Simdjson – Parsing Gigabytes of JSON per Second

Simdjson – Parsing Gigabytes of JSON per Second(github.com)

598 points by cmsimike 7 years ago | 196 comments

raphlinus 7 years ago |

This is very cool. Meanwhile, in the xi-editor project, we're struggling with the fact that Swift JSON parsing is very slow. My benchmarking clocked in at 0.00089GB/s for Swift 4, and things don't seem to have improved much with Swift 5. I'm encouraging people on that issue to do a blog post.

[1]: https://github.com/xi-editor/xi-mac/issues/102

eridius 7 years ago | |

I wrote my own Swift JSON parser quite a while ago, https://github.com/postmates/PMJSON. In my limited benchmarking it parses slower than Foundation's JSONSerialization (by a factor of 2–2.5 IIRC) but encodes faster, and my impression was most of the time was spent constructing Dictionaries, but I didn't do too much performance work on it. It might be interesting to have someone else take a crack at improving the performance.

That said, it also includes an event-based parser (called JSONDecoder), so if you want to handle events in order to decode into your own data structure and skip the intermediate JSON data structure, you might be able to get faster than JSONSerialization that way.

## Data extract
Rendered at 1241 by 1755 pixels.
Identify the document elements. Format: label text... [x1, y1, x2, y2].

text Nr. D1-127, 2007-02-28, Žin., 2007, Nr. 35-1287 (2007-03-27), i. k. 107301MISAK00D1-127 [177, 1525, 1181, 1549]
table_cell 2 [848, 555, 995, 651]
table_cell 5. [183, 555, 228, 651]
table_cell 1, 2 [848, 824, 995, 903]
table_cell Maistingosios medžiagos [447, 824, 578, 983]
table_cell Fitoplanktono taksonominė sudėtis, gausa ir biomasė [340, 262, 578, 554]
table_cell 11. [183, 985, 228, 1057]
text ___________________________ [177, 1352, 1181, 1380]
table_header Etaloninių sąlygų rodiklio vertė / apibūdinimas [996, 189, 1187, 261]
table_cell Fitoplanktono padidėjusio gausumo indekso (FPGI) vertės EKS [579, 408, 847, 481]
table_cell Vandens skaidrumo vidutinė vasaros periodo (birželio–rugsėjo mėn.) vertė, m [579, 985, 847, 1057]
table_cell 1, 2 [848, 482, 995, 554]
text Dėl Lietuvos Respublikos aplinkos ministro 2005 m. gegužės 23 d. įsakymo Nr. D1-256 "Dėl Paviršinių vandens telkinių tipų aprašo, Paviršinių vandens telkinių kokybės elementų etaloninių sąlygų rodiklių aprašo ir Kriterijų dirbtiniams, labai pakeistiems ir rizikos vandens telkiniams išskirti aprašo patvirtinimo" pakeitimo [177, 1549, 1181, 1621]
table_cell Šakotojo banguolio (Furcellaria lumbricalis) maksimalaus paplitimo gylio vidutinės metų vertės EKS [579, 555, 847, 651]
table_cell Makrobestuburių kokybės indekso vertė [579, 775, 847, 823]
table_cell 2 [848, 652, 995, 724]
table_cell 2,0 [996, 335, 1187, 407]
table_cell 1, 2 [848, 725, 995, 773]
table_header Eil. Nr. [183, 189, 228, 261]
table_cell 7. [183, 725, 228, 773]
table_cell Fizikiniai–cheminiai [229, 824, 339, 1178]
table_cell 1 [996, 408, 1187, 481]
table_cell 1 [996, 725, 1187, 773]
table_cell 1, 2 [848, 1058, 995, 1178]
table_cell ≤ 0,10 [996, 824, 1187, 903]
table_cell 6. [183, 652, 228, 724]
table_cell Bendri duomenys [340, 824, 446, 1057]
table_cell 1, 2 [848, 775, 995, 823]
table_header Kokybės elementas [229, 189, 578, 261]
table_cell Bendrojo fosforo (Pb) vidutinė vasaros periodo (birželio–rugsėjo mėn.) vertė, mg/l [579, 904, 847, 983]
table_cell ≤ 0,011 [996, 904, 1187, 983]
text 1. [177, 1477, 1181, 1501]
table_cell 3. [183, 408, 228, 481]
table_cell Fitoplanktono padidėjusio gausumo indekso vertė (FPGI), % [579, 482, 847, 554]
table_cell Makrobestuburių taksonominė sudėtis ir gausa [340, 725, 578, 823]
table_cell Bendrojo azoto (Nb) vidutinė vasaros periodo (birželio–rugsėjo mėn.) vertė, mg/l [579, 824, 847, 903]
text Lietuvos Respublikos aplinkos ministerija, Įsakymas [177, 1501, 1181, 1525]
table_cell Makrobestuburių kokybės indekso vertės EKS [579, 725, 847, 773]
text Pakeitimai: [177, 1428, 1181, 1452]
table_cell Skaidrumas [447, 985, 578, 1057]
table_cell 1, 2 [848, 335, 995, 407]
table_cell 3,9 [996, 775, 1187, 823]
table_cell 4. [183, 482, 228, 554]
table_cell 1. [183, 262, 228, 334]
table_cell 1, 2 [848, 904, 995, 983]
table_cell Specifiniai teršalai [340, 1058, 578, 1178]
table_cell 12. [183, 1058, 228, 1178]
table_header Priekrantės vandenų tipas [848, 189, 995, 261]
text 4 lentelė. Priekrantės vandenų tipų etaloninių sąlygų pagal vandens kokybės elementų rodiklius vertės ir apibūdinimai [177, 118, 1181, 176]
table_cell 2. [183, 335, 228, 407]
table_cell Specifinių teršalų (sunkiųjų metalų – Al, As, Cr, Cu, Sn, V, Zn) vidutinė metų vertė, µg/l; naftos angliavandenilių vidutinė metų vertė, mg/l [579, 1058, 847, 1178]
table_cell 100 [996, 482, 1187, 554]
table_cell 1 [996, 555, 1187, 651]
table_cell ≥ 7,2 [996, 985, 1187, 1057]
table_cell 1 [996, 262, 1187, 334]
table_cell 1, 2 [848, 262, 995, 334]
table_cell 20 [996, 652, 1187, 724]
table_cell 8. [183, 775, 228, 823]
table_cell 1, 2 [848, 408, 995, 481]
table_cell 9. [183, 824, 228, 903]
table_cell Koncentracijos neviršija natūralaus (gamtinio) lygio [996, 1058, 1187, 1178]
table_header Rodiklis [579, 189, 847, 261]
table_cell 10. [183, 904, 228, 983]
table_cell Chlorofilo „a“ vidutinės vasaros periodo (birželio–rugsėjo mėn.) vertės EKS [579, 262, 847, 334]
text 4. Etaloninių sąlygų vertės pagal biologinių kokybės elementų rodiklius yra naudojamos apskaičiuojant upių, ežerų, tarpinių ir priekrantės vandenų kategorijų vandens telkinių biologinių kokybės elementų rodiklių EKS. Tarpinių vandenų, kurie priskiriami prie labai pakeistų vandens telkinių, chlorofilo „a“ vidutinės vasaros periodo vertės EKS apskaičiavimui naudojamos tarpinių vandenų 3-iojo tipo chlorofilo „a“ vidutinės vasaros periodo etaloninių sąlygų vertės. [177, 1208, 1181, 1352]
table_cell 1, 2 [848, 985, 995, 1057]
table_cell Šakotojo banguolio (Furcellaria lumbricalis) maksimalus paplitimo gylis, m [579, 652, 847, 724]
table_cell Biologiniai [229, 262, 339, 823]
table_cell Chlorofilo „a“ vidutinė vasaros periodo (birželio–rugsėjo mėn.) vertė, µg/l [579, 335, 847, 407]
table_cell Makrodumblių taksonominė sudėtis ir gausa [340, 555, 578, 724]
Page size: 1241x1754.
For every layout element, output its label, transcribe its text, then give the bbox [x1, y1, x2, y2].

## Instruction
Sum up the Simdjson thread above in two sentences.

## Written solution
One commenter calls Simdjson very cool and says the xi-editor project is struggling with slow Swift JSON parsing, which benchmarked at 0.00089GB/s for Swift 4 and hasn't improved much with Swift 5. Another commenter mentions PMJSON, a Swift JSON parser they wrote that parsed slower but encoded faster than Foundation's JSONSerialization in limited benchmarking, and suggests its event-based parser, JSONDecoder, might beat JSONSerialization by skipping the intermediate JSON data structure.